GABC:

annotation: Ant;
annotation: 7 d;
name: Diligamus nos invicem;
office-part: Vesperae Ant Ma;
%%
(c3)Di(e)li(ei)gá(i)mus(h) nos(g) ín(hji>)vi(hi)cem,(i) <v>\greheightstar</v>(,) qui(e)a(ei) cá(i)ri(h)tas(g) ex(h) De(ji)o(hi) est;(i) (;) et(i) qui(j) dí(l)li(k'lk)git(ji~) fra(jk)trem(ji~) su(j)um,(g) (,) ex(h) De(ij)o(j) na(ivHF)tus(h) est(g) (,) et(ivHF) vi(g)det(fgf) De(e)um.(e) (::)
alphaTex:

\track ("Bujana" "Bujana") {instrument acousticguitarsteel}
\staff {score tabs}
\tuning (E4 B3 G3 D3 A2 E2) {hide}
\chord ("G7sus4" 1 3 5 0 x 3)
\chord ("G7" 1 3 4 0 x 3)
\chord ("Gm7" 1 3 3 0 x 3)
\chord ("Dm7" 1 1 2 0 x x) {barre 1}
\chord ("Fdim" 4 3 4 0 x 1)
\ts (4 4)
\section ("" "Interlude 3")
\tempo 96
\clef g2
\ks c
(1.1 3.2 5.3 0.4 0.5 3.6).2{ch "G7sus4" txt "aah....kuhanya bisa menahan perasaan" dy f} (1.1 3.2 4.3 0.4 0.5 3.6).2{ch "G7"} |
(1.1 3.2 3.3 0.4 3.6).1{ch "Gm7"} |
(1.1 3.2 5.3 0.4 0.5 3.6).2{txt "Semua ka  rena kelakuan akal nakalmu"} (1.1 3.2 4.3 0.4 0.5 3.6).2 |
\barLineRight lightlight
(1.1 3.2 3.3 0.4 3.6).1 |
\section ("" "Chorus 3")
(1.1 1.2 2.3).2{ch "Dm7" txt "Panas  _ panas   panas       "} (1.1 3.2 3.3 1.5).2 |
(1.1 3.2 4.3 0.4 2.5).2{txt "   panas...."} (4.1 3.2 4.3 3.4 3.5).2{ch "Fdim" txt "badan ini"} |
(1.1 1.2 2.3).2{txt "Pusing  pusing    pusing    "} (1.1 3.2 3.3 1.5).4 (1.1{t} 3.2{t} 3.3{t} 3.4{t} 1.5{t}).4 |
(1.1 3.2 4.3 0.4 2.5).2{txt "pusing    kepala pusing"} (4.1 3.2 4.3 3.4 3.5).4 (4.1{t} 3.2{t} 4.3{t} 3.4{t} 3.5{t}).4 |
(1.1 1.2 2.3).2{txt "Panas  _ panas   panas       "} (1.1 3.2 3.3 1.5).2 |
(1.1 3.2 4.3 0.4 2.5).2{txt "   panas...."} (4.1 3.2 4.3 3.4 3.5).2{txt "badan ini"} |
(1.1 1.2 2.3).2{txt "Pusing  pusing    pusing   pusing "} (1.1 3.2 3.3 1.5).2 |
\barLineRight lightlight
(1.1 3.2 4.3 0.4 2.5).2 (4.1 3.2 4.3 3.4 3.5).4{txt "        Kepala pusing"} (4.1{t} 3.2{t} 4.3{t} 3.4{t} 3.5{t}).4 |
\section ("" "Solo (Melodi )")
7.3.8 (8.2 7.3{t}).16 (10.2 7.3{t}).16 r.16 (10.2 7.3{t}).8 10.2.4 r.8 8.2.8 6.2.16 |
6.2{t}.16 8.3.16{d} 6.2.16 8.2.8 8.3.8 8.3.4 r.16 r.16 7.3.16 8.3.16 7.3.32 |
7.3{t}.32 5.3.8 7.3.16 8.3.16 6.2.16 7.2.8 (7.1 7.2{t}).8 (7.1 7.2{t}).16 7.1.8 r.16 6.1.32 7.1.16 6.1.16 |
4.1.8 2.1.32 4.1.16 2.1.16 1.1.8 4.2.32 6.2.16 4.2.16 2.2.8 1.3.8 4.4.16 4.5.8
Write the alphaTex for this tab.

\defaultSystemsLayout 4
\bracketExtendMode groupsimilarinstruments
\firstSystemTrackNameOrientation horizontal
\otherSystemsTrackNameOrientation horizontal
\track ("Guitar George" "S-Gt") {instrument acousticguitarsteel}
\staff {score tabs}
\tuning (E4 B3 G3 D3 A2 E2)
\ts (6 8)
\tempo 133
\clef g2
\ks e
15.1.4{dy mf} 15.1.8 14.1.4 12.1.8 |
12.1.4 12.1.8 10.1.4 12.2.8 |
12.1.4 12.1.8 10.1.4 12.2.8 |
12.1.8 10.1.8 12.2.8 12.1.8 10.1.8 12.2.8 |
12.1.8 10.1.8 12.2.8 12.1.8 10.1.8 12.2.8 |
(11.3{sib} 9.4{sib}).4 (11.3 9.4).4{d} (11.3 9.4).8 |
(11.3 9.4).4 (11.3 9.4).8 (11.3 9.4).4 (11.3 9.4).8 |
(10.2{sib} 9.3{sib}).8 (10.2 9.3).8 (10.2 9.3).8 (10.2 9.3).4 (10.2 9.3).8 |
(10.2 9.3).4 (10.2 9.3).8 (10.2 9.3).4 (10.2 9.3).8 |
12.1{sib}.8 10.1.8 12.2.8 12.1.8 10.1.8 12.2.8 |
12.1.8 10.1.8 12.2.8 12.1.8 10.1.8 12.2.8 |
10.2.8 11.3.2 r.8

#### The problem
Locate every line in the material above that contains the string "section" and copy each of those lines.

#### Response
\section ("" "Interlude 3")
\section ("" "Chorus 3")
\section ("" "Solo (Melodi )")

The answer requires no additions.